** 作業内容 **
学園方式に関する判決文のうち、「しかるに、本件においては、控」から始まり「在を示すに足りる証拠はない。」で終わる部分を、「教務主任」を「教頭」に置き換えて書き直してください。

** 抜粋箇所 **
************

しかるに、本件においては、控訴人から学園方式の内容及びその取決めがされたことを示す文書は一切提出されていないことはもとより、教科会の日時をも明らかにするものがなく、柳澤証言によれば教科会の議事録も存在しないことが認められる。(柳澤は、そのメモは残っていると証言するが、それが証拠としては提出されておらず、その理由も明らかではない。)。また、柳澤は、教科会の後に教務主任に届け出たと述べている(証拠略)が、そうであるとすれば、何らかの形で書面として残されているはずであるにもかかわらず、その存在を示すに足りる証拠はない。

************

[コレクションから抽出した行]

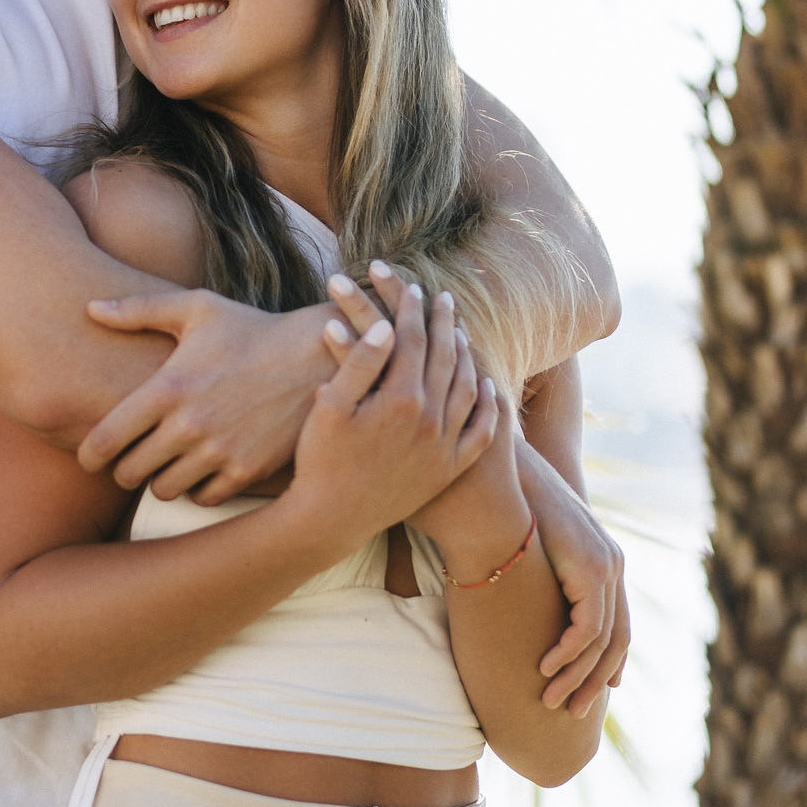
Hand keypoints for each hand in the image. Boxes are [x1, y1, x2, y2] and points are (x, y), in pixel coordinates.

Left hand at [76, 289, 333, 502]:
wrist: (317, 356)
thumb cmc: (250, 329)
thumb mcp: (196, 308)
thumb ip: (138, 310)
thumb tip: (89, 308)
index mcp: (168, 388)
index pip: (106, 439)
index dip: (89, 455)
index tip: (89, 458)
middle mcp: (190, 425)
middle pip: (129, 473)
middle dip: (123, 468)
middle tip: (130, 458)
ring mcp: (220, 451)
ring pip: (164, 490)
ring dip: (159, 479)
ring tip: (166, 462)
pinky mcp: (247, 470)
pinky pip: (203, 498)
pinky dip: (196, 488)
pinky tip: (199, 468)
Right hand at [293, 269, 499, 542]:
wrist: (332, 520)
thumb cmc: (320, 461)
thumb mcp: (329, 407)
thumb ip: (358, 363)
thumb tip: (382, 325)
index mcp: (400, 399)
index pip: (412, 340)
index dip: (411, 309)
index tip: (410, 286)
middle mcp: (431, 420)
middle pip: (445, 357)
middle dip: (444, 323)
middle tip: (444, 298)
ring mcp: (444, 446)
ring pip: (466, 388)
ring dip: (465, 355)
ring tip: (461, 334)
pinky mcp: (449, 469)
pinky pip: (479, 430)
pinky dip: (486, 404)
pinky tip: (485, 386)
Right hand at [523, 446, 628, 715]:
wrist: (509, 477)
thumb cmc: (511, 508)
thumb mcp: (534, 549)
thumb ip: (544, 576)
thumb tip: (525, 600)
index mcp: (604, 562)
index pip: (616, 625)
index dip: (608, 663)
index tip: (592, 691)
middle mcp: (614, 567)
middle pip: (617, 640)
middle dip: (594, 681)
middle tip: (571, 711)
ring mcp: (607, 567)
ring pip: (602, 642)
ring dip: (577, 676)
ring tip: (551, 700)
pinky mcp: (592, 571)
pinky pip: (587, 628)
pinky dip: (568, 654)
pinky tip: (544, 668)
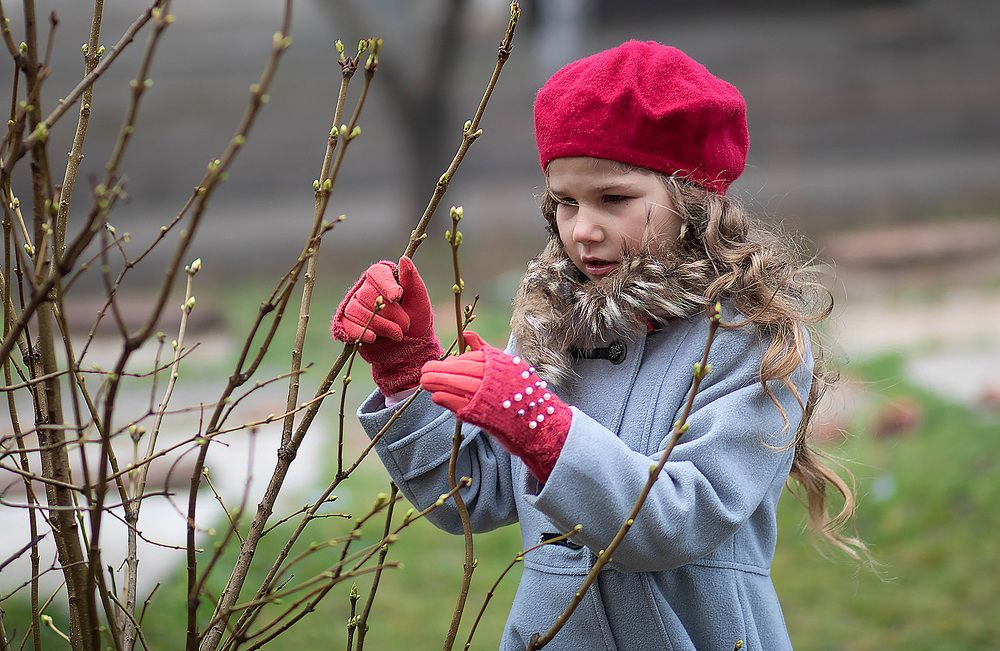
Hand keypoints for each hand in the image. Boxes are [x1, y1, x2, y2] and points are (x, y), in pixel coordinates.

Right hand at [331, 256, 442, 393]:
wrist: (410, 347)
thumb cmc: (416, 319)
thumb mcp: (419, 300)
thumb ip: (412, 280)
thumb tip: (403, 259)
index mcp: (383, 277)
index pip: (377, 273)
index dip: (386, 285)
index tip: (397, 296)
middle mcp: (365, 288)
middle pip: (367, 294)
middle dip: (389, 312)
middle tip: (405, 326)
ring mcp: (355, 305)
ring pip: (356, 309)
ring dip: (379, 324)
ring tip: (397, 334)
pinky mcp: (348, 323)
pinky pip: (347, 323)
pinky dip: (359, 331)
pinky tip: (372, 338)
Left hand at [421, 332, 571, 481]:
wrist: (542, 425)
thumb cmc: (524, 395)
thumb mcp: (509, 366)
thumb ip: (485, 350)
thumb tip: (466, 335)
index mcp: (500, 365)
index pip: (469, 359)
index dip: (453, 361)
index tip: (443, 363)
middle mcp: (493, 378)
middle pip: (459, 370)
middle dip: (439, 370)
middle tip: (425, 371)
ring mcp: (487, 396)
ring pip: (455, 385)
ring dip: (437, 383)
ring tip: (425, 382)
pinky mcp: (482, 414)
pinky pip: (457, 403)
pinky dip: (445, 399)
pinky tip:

************

** 回答 **
しかるに、本件においては、控訴人から学園方式の内容及びその取決めがされたことを示す文書は一切提出されていないことはもとより、教科会の日時をも明らかにするものがなく、柳澤証言によれば教科会の議事録も存在しないことが認められる。(柳澤は、そのメモは残っていると証言するが、それが証拠としては提出されておらず、その理由も明らかではない。)。また、柳澤は、教科会の後に教頭に届け出たと述べている(証拠略)が、そうであるとすれば、何らかの形で書面として残されているはずであるにもかかわらず、その存在を示すに足りる証拠はない。